> [What is expected] Render these lines as a Markdown table with two columns, "Row" for the row number and "Text" for the line, leaving out blank lines and the pictures.

Exercise inputs START

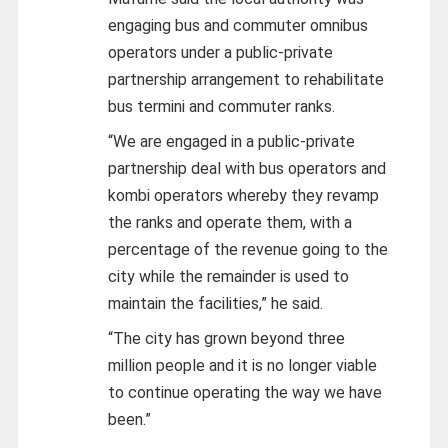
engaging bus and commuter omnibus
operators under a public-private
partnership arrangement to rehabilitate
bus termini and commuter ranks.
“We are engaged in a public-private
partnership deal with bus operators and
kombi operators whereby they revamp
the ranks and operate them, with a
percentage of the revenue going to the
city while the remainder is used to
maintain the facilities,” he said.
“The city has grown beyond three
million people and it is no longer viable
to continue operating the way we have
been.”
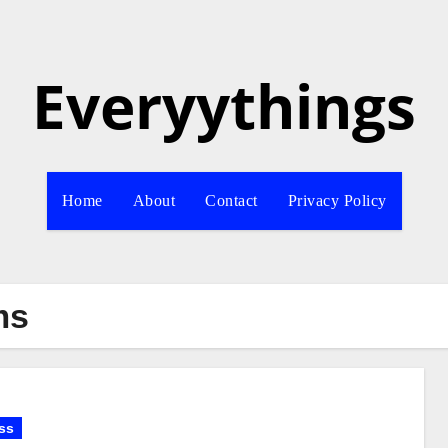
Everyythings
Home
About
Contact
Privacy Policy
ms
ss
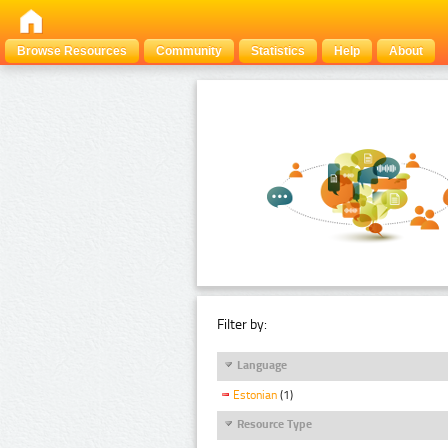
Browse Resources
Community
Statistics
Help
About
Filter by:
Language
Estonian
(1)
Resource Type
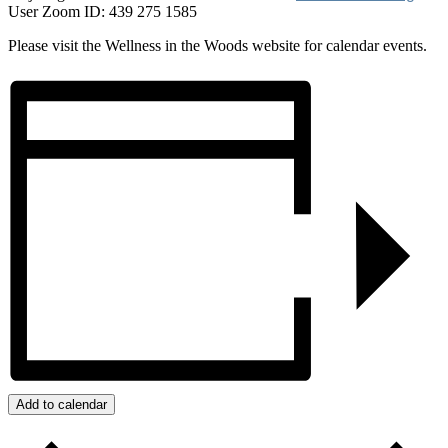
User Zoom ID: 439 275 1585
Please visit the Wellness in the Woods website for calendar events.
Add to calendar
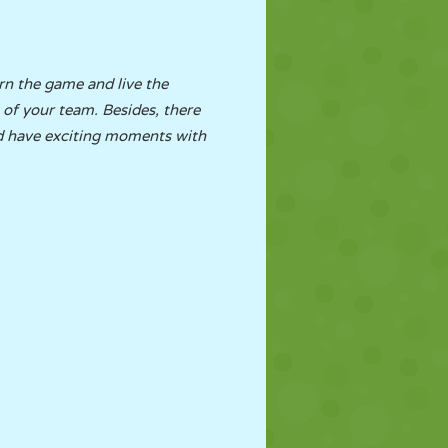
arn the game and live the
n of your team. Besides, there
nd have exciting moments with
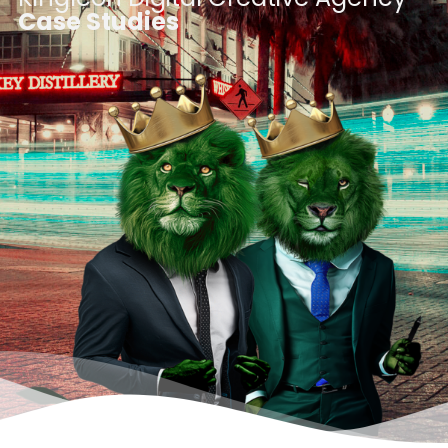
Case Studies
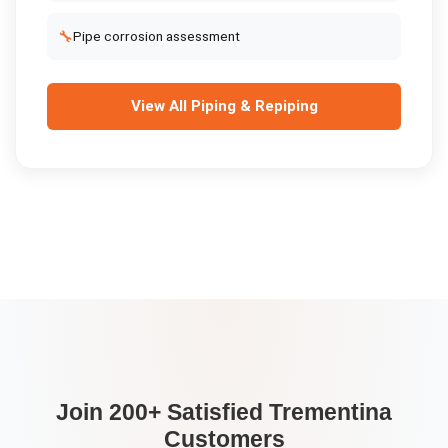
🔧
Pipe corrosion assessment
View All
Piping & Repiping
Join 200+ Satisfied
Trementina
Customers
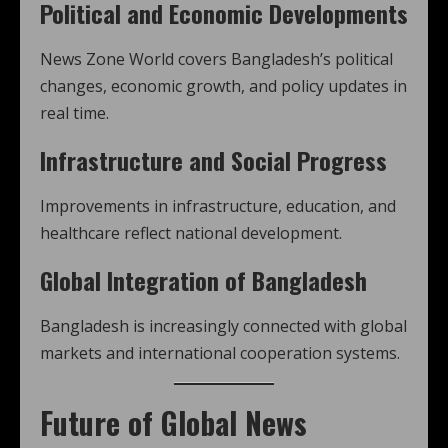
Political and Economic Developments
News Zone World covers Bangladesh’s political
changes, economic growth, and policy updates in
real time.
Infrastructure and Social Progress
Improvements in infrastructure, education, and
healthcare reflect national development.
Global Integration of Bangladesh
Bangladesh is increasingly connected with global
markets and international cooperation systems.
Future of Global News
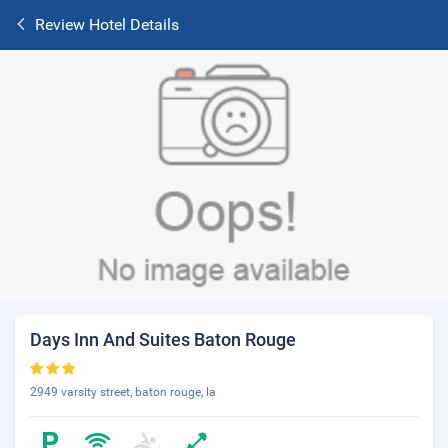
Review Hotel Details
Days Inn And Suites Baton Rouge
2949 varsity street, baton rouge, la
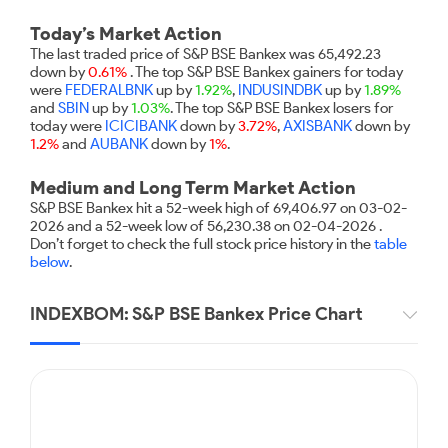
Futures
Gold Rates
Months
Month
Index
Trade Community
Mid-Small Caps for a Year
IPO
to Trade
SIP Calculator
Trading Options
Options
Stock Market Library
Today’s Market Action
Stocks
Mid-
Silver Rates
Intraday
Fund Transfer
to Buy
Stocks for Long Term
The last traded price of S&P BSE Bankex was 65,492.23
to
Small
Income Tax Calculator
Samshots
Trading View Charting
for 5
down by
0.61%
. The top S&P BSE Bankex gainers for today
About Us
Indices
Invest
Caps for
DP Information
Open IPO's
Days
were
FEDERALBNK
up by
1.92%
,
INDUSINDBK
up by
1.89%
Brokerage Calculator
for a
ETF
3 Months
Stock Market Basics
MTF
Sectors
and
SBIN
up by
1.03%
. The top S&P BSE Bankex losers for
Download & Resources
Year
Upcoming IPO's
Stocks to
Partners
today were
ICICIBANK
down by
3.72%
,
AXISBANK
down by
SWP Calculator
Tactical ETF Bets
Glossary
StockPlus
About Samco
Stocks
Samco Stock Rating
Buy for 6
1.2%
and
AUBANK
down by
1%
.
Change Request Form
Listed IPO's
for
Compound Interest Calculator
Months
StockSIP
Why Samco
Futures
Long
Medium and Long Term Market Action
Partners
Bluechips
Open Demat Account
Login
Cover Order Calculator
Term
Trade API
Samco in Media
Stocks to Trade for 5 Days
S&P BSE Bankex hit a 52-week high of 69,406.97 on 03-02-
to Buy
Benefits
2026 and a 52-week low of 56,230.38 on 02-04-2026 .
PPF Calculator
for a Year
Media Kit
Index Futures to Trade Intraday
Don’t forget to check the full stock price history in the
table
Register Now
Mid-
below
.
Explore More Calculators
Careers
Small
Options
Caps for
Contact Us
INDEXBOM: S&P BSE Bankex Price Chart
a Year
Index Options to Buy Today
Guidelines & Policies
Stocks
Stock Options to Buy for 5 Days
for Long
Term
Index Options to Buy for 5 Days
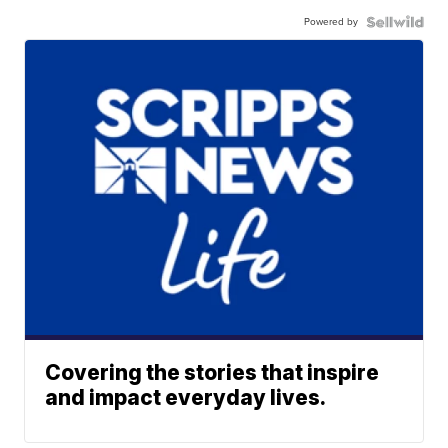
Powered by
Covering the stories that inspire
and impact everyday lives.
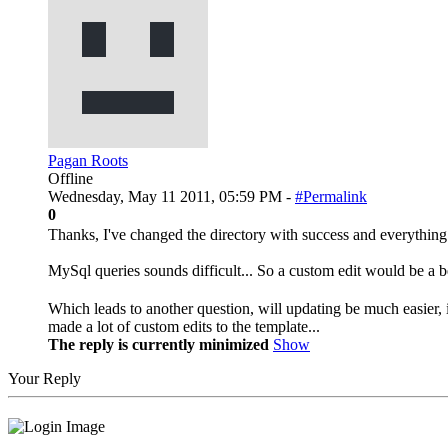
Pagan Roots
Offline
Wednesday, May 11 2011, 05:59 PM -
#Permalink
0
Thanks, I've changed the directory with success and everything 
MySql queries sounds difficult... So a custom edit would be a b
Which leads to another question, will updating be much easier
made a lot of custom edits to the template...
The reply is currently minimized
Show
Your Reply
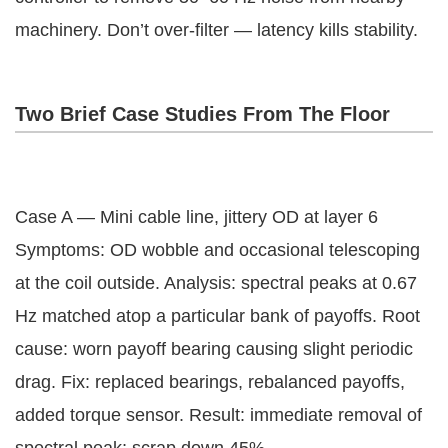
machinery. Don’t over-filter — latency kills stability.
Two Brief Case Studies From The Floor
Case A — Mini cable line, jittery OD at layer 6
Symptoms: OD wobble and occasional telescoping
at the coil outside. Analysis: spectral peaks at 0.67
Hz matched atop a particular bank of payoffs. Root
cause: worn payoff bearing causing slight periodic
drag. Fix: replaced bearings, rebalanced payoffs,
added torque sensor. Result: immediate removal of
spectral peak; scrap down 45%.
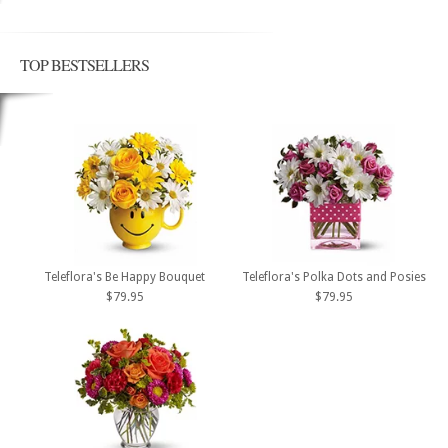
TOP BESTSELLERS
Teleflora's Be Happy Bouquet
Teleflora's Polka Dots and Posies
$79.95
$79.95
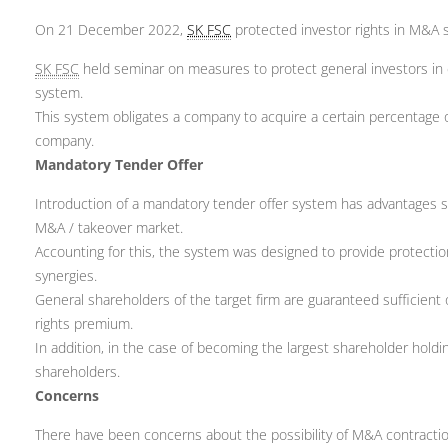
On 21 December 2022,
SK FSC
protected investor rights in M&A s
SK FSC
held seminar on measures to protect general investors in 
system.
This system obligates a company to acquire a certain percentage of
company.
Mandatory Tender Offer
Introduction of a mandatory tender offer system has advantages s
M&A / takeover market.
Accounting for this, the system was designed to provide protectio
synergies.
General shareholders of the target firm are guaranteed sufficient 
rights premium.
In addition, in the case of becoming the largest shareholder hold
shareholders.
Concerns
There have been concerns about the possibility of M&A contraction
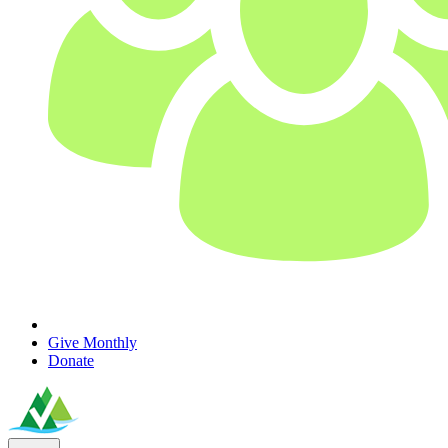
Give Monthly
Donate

Exercise inputs END

> [Solution to this task]
| Row | Text |
|---|---|
| 1 | engaging bus and commuter omnibus |
| 2 | operators under a public-private |
| 3 | partnership arrangement to rehabilitate |
| 4 | bus termini and commuter ranks. |
| 5 | “We are engaged in a public-private |
| 6 | partnership deal with bus operators and |
| 7 | kombi operators whereby they revamp |
| 8 | the ranks and operate them, with a |
| 9 | percentage of the revenue going to the |
| 10 | city while the remainder is used to |
| 11 | maintain the facilities,” he said. |
| 12 | “The city has grown beyond three |
| 13 | million people and it is no longer viable |
| 14 | to continue operating the way we have |
| 15 | been.” |
| 16 | Everyythings |
| 17 | Home |
| 18 | About |
| 19 | Contact |
| 20 | Privacy Policy |
| 21 | ms |
| 22 | ss |
| 23 | Browse Resources |
| 24 | Community |
| 25 | Statistics |
| 26 | Help |
| 27 | About |
| 28 | Filter by: |
| 29 | Language |
| 30 | Estonian |
| 31 | (1) |
| 32 | Resource Type |
| 33 | User Zoom ID: 439 275 1585 |
| 34 | Please visit the Wellness in the Woods website for calendar events. |
| 35 | Add to calendar |
| 36 | arn the game and live the |
| 37 | n of your team. Besides, there |
| 38 | nd have exciting moments with |
| 39 | Case Studies |
| 40 | 🔧 |
| 41 | Pipe corrosion assessment |
| 42 | View All |
| 43 | Piping & Repiping |
| 44 | Join 200+ Satisfied |
| 45 | Trementina |
| 46 | Customers |
| 47 | Political and Economic Developments |
| 48 | News Zone World covers Bangladesh’s political |
| 49 | changes, economic growth, and policy updates in |
| 50 | real time. |
| 51 | Infrastructure and Social Progress |
| 52 | Improvements in infrastructure, education, and |
| 53 | healthcare reflect national development. |
| 54 | Global Integration of Bangladesh |
| 55 | Bangladesh is increasingly connected with global |
| 56 | markets and international cooperation systems. |
| 57 | Future of Global News |
| 58 | Review Hotel Details |
| 59 | Days Inn And Suites Baton Rouge |
| 60 | 2949 varsity street, baton rouge, la |
| 61 | Futures |
| 62 | Gold Rates |
| 63 | Months |
| 64 | Month |
| 65 | Index |
| 66 | Trade Community |
| 67 | Mid-Small Caps for a Year |
| 68 | IPO |
| 69 | to Trade |
| 70 | SIP Calculator |
| 71 | Trading Options |
| 72 | Options |
| 73 | Stock Market Library |
| 74 | Today’s Market Action |
| 75 | Stocks |
| 76 | Mid- |
| 77 | Silver Rates |
| 78 | Intraday |
| 79 | Fund Transfer |
| 80 | to Buy |
| 81 | Stocks for Long Term |
| 82 | The last traded price of S&P BSE Bankex was 65,492.23 |
| 83 | to |
| 84 | Small |
| 85 | Income Tax Calculator |
| 86 | Samshots |
| 87 | Trading View Charting |
| 88 | for 5 |
| 89 | down by |
| 90 | 0.61% |
| 91 | . The top S&P BSE Bankex gainers for today |
| 92 | About Us |
| 93 | Indices |
| 94 | Invest |
| 95 | Caps for |
| 96 | DP Information |
| 97 | Open IPO's |
| 98 | Days |
| 99 | were |
| 100 | FEDERALBNK |
| 101 | up by |
| 102 | 1.92% |
| 103 | , |
| 104 | INDUSINDBK |
| 105 | up by |
| 106 | 1.89% |
| 107 | Brokerage Calculator |
| 108 | for a |
| 109 | ETF |
| 110 | 3 Months |
| 111 | Stock Market Basics |
| 112 | MTF |
| 113 | Sectors |
| 114 | and |
| 115 | SBIN |
| 116 | up by |
| 117 | 1.03% |
| 118 | . The top S&P BSE Bankex losers for |
| 119 | Download & Resources |
| 120 | Year |
| 121 | Upcoming IPO's |
| 122 | Stocks to |
| 123 | Partners |
| 124 | today were |
| 125 | ICICIBANK |
| 126 | down by |
| 127 | 3.72% |
| 128 | , |
| 129 | AXISBANK |
| 130 | down by |
| 131 | SWP Calculator |
| 132 | Tactical ETF Bets |
| 133 | Glossary |
| 134 | StockPlus |
| 135 | About Samco |
| 136 | Stocks |
| 137 | Samco Stock Rating |
| 138 | Buy for 6 |
| 139 | 1.2% |
| 140 | and |
| 141 | AUBANK |
| 142 | down by |
| 143 | 1% |
| 144 | . |
| 145 | Change Request Form |
| 146 | Listed IPO's |
| 147 | for |
| 148 | Compound Interest Calculator |
| 149 | Months |
| 150 | StockSIP |
| 151 | Why Samco |
| 152 | Futures |
| 153 | Long |
| 154 | Medium and Long Term Market Action |
| 155 | Partners |
| 156 | Bluechips |
| 157 | Open Demat Account |
| 158 | Login |
| 159 | Cover Order Calculator |
| 160 | Term |
| 161 | Trade API |
| 162 | Samco in Media |
| 163 | Stocks to Trade for 5 Days |
| 164 | S&P BSE Bankex hit a 52-week high of 69,406.97 on 03-02- |
| 165 | to Buy |
| 166 | Benefits |
| 167 | 2026 and a 52-week low of 56,230.38 on 02-04-2026 . |
| 168 | PPF Calculator |
| 169 | for a Year |
| 170 | Media Kit |
| 171 | Index Futures to Trade Intraday |
| 172 | Don’t forget to check the full stock price history in the |
| 173 | table |
| 174 | Register Now |
| 175 | Mid- |
| 176 | below |
| 177 | . |
| 178 | Explore More Calculators |
| 179 | Careers |
| 180 | Small |
| 181 | Options |
| 182 | Caps for |
| 183 | Contact Us |
| 184 | INDEXBOM: S&P BSE Bankex Price Chart |
| 185 | a Year |
| 186 | Index Options to Buy Today |
| 187 | Guidelines & Policies |
| 188 | Stocks |
| 189 | Stock Options to Buy for 5 Days |
| 190 | for Long |
| 191 | Term |
| 192 | Index Options to Buy for 5 Days |
| 193 | Powered by |
| 194 | Covering the stories that inspire |
| 195 | and impact everyday lives. |
| 196 | Pagan Roots |
| 197 | Offline |
| 198 | Wednesday, May 11 2011, 05:59 PM - |
| 199 | #Permalink |
| 200 | 0 |
| 201 | Thanks, I've changed the directory with success and everything  |
| 202 | MySql queries sounds difficult... So a custom edit would be a b |
| 203 | Which leads to another question, will updating be much easier |
| 204 | made a lot of custom edits to the template... |
| 205 | The reply is currently minimized |
| 206 | Show |
| 207 | Your Reply |
| 208 | machinery. Don’t over-filter — latency kills stability. |
| 209 | Two Brief Case Studies From The Floor |
| 210 | Case A — Mini cable line, jittery OD at layer 6 |
| 211 | Symptoms: OD wobble and occasional telescoping |
| 212 | at the coil outside. Analysis: spectral peaks at 0.67 |
| 213 | Hz matched atop a particular bank of payoffs. Root |
| 214 | cause: worn payoff bearing causing slight periodic |
| 215 | drag. Fix: replaced bearings, rebalanced payoffs, |
| 216 | added torque sensor. Result: immediate removal of |
| 217 | spectral peak; scrap down 45%. |
| 218 | TOP BESTSELLERS |
| 219 | Teleflora's Be Happy Bouquet |
| 220 | Teleflora's Polka Dots and Posies |
| 221 | $79.95 |
| 222 | $79.95 |
| 223 | On 21 December 2022, |
| 224 | SK FSC |
| 225 | protected investor rights in M&A s |
| 226 | SK FSC |
| 227 | held seminar on measures to protect general investors in  |
| 228 | system. |
| 229 | This system obligates a company to acquire a certain percentage of |
| 230 | company. |
| 231 | Mandatory Tender Offer |
| 232 | Introduction of a mandatory tender offer system has advantages s |
| 233 | M&A / takeover market. |
| 234 | Accounting for this, the system was designed to provide protectio |
| 235 | synergies. |
| 236 | General shareholders of the target firm are guaranteed sufficient  |
| 237 | rights premium. |
| 238 | In addition, in the case of becoming the largest shareholder hold |
| 239 | shareholders. |
| 240 | Concerns |
| 241 | There have been concerns about the possibility of M&A contraction |
| 242 | Give Monthly |
| 243 | Donate |